Horn Point Lab Hatches Oysters to Restore Chesapeake


Don Meritt, director of the Horn Point Hatchery, explains how recycled oyster shells are left outside the Cambridge lab for about a year, in order to allow organic matter to decompose naturally before the shells are reused. (Photo: Sarah Polus)
Don Meritt, director of the Horn Point Hatchery, explains how recycled oyster shells are left outside the Cambridge lab for about a year, in order to allow organic matter to decompose naturally before the shells are reused. (Photo: Sarah Polus)

CAMBRIDGE, Md.—One Maryland lab is using science to artificially create, feed and grow oyster larvae—no bigger than a grain of sand—in order to help restore the Chesapeake Bay.

The Horn Point Hatchery, one of the largest oyster hatcheries on the East Coast, wrapped up its most successful season yet, producing a record number of oyster larvae that have successfully set into a shell.

Don Meritt has been working at the Eastern Shore lab since it opened in 1973. Since then, he has managed to rise through the ranks in the oyster program, transitioning from his start as an intern into his current position as director. The scientist now oversees the program, and its oyster re-population strategies, with ease and excitement.

Meritt said overharvesting, overpopulation of the watershed region, habitat destruction, disease, nutrient excess from runoff and sedimentation issues are the major problems affecting oysters’ ability to repopulate naturally.

Although the lab conducts environmental research, its main focus is to “bring back healthy oyster populations to the bay through outreach and production,” Meritt said.

Dataset entries -

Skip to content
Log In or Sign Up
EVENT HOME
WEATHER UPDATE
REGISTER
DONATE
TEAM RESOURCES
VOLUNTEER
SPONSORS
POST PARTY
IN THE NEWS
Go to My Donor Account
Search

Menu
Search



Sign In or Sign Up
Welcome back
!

EXERCISE DETAILS -
Answer these questions from the Horn Point Hatchery article:
(a) About how long are recycled oyster shells left outside the Cambridge lab before they are reused?
(b) In what year did the Eastern Shore lab open?
(c) What position did Don Meritt hold when he started at the lab?
The rows have no role here.

FINISHED TASK -
(a) About a year.
(b) 1973.
(c) Intern.